The Delphi process included 127 (Stage 1), 82 (Stage 2), and 63 (Stage 3) parents/caregivers. The initial 25 HCT outcomes were narrowed to 13, across four major domains: coping/satisfaction, behavioral, structural, and HCT/healthcare-focused outcomes. The top outcome was "My child takes their medications as prescribed." Several traditionally considered important outcomes for HCT were eliminated.
Thirteen HCT outcomes for AYA-SHCN were identified in four major domains: coping/satisfaction, behavioral, structural, and HCT/healthcare focused. Future research in larger samples would allow stratification to represent diverse patients and caregiver populations. Identifying international consensus-derived outcomes among parents/caregivers is imperative for the evaluation of HCT preparation strategies that ensure appropriate support for diverse AYA-SHCN and their families during this process and enable implementation of the most effective interventions.
针对有特殊医疗需求的青少年/年轻成人(AYA-SHCN)的照顾者,目前仅有有限的文献证据可以确定其医疗过渡(HCT)的结果。国际跨学科医疗过渡研究联盟的一个小组委员会旨在根据父母/照顾者的观点,确定 AYA-SHCN 成功进行 HCT 的多维结果。
在文献回顾和专家访谈之后,一个三阶段德尔菲法过程根据父母/照顾者的观点确定了 HCT 结果。参与者为参加胜利联合治疗营的患者的父母/照顾者,以及 Cint Healthcare Digital Solutions Platform 的全国代表性样本。在符合健康保险流通与责任法案的基于网络的引擎(Qualtrics)上,共收集了 272 位父母/照顾者的累计 272 次回应,他们对潜在的 HCT 结果进行了重要性评分,评分范围从 1(不重要)到 9(非常重要),并在后续迭代中进行了缩小。
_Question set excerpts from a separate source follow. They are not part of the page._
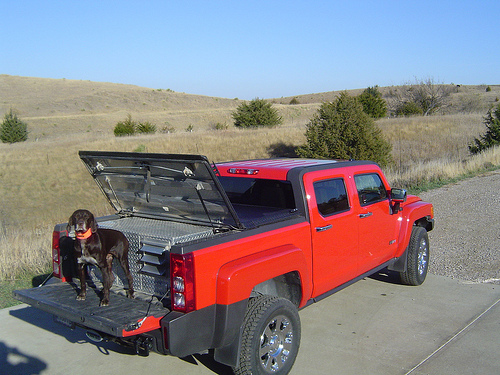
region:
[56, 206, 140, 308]
Dog standing on tailgate.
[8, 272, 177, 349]
The tailgate is open.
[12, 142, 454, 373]
Red truck is parked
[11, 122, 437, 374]
Truck sitting along the side of the road.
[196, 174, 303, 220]
Rear window of truck is tinted.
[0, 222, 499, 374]
Truck is sitting on concrete surface.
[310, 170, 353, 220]
Rear passenger window is tinted.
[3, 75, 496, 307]
Grass on hillside is brown.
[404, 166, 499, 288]
Road in front of truck is gravel.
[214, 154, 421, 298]
Truck has foour doors.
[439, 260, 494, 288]
small cracked line on the pavement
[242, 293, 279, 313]
grooves in black tire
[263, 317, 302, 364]
shiny silver rims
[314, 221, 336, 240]
silver door on red truck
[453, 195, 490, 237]
many gravel on the road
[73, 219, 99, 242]
red collar on the black dog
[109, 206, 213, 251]
silver top of tool box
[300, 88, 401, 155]
large green tree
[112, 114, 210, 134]
small cluster of small green trees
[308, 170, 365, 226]
black tint window in red truck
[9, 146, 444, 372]
A RED TRUCK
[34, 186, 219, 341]
A BLACK DOG ON THE BACK OF A TRUCK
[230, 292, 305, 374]
REAR TRUCK TIRE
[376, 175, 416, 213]
A SIDE VIEW MIRROR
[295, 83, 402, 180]
A GREEN BUSH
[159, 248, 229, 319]
A REAR RED BRAKE LIGHT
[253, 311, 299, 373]
A METAL HUB CAP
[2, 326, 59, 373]
A SHADOW ON THE GROUND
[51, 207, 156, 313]
A BLACK DOG LOOKING STRAIGHT AHEAD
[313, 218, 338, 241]
A METAL TRUCK DOOR HANDLE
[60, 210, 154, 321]
dog in a truck bed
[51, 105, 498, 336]
red truck with a dog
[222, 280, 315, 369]
big tires on a truck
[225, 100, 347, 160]
a bush in the background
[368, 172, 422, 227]
side view truck mirror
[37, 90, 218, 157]
grassy field with bushes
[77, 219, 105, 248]
dog wearing a red collar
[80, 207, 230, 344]
tool boxes in red truck bed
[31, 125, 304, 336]
canopy top is lifted in the back of the truck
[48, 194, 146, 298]
the dog has floppy ears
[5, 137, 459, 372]
A jeep is parked on the road.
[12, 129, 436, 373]
The jeep is red.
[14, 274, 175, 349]
The jeep's rear door is folded down.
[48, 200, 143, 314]
A dog stands on the back ramp.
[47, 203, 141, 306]
The dog is brown.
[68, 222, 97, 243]
The dog wears an orange collar.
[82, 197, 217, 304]
The jeep is carrying a metal box.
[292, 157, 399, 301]
The jeep's side has two doors.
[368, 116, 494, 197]
Grass grows along the road.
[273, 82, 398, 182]
Trees grow along the road.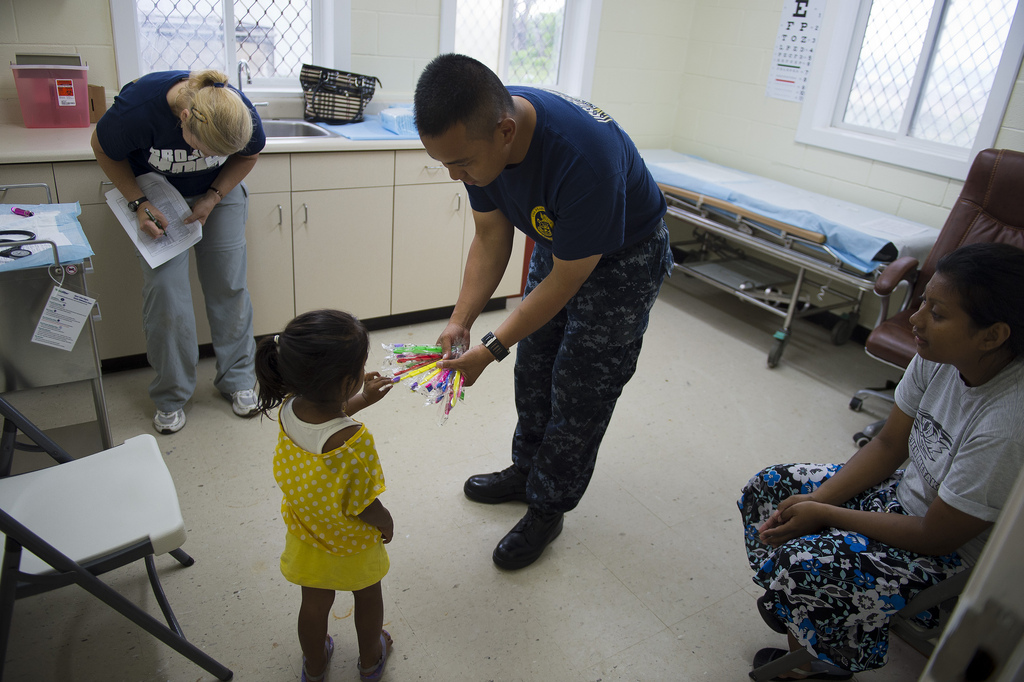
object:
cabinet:
[290, 150, 396, 320]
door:
[291, 186, 393, 321]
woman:
[91, 69, 267, 434]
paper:
[104, 172, 202, 270]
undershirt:
[280, 395, 362, 454]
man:
[413, 52, 675, 569]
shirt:
[463, 85, 666, 261]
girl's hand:
[364, 370, 394, 404]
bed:
[638, 148, 940, 367]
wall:
[591, 0, 1024, 346]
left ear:
[498, 118, 518, 144]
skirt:
[280, 530, 390, 591]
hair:
[172, 70, 257, 158]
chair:
[0, 395, 235, 681]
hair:
[247, 310, 370, 429]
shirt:
[273, 396, 386, 555]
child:
[249, 310, 396, 682]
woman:
[736, 242, 1024, 682]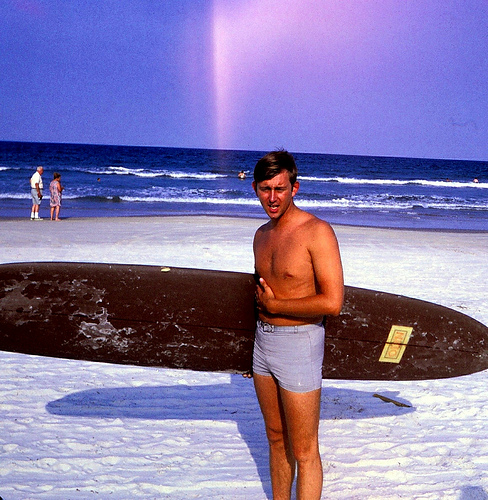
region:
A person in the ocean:
[235, 166, 248, 179]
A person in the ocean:
[443, 176, 452, 184]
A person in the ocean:
[471, 176, 481, 185]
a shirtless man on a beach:
[240, 146, 349, 498]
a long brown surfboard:
[1, 260, 487, 383]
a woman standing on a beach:
[46, 171, 65, 221]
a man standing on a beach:
[27, 163, 45, 219]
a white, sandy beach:
[2, 218, 481, 498]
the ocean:
[1, 139, 486, 217]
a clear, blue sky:
[0, 0, 487, 160]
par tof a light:
[232, 27, 275, 61]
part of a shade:
[377, 375, 414, 404]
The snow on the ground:
[15, 373, 229, 478]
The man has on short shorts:
[244, 311, 332, 398]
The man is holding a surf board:
[2, 135, 483, 498]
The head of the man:
[249, 145, 300, 223]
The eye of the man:
[270, 181, 286, 194]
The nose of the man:
[265, 189, 278, 204]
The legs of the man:
[254, 378, 329, 495]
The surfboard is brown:
[31, 267, 219, 352]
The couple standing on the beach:
[21, 161, 73, 227]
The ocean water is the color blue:
[42, 129, 203, 165]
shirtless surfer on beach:
[232, 155, 350, 498]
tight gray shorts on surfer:
[244, 317, 331, 402]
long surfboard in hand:
[18, 258, 448, 405]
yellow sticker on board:
[365, 318, 423, 373]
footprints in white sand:
[91, 366, 255, 492]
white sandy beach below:
[35, 363, 364, 491]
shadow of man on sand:
[80, 364, 296, 476]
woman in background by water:
[46, 169, 61, 225]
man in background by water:
[24, 173, 45, 216]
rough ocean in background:
[36, 140, 484, 204]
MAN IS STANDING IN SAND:
[246, 192, 341, 495]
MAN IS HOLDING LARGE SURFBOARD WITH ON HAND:
[7, 252, 485, 387]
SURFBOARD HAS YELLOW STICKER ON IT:
[376, 319, 420, 368]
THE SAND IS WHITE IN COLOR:
[8, 220, 468, 479]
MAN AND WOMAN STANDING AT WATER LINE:
[27, 163, 66, 226]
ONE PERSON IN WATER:
[230, 166, 250, 187]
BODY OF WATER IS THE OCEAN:
[3, 141, 482, 236]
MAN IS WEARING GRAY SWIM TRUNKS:
[249, 311, 328, 400]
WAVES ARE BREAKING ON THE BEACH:
[104, 191, 484, 222]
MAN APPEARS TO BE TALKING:
[250, 145, 302, 224]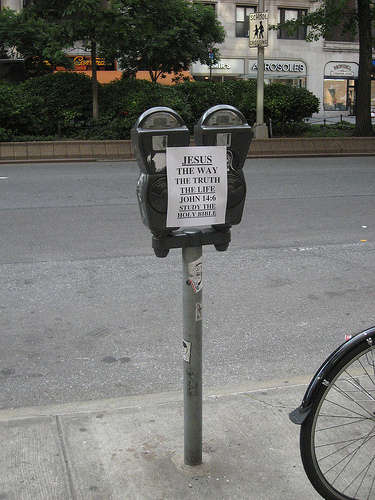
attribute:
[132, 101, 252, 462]
parking meter — dual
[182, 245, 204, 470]
pole — gray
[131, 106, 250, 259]
meters — black, pair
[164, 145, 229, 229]
sign — white, printed, christian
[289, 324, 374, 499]
bicycle wheel — black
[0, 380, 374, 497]
sidewalk — clean, gray, paved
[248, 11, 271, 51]
cossing sign — white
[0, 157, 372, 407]
street — empty, paved, grey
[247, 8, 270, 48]
sign — school crossing, white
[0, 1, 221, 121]
tree — large, full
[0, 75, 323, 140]
bushes — large, green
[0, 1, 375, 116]
store fronts — couple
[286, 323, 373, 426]
metal fender — black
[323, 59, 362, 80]
motel sign — white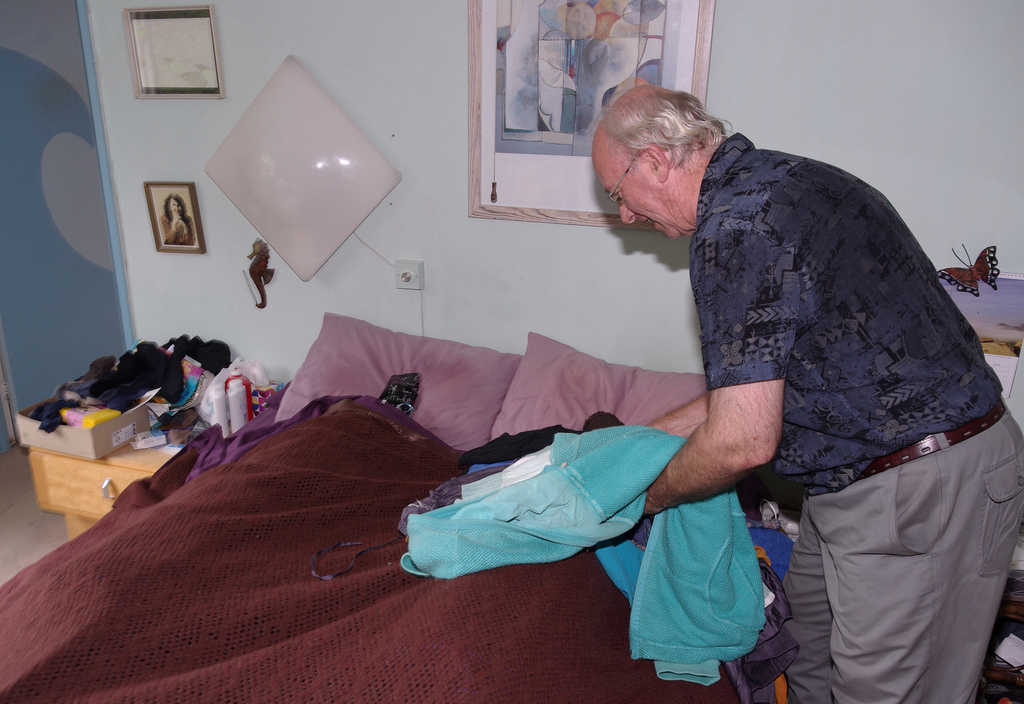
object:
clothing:
[685, 133, 1021, 703]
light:
[202, 55, 404, 282]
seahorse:
[247, 239, 275, 310]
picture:
[463, 0, 718, 227]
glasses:
[607, 157, 635, 202]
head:
[591, 86, 726, 239]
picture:
[466, 0, 716, 221]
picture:
[128, 3, 226, 100]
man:
[592, 88, 1021, 702]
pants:
[783, 401, 1021, 704]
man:
[589, 84, 1022, 702]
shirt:
[685, 133, 1003, 491]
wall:
[79, 0, 1023, 388]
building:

德尔菲法过程包括 127 位(第 1 阶段)、82 位(第 2 阶段)和 63 位(第 3 阶段)父母/照顾者。最初的 25 个 HCT 结果缩小到 13 个,分布在四个主要领域:应对/满意度、行为、结构和 HCT/医疗保健重点结果。排名最高的结果是“我的孩子按规定服药。”几个传统上被认为对 HCT 很重要的结果被排除在外。
在四个主要领域中确定了 13 个 AYA-SHCN 的 HCT 结果:应对/满意度、行为、结构和 HCT/医疗保健重点。在更大的样本中进行未来的研究可以分层代表不同的患者和照顾者群体。在父母/照顾者中确定国际共识得出的结果对于评估 HCT 准备策略至关重要,这些策略确保在这个过程中为不同的 AYA-SHCN 及其家庭提供适当的支持,并使最有效的干预措施得以实施。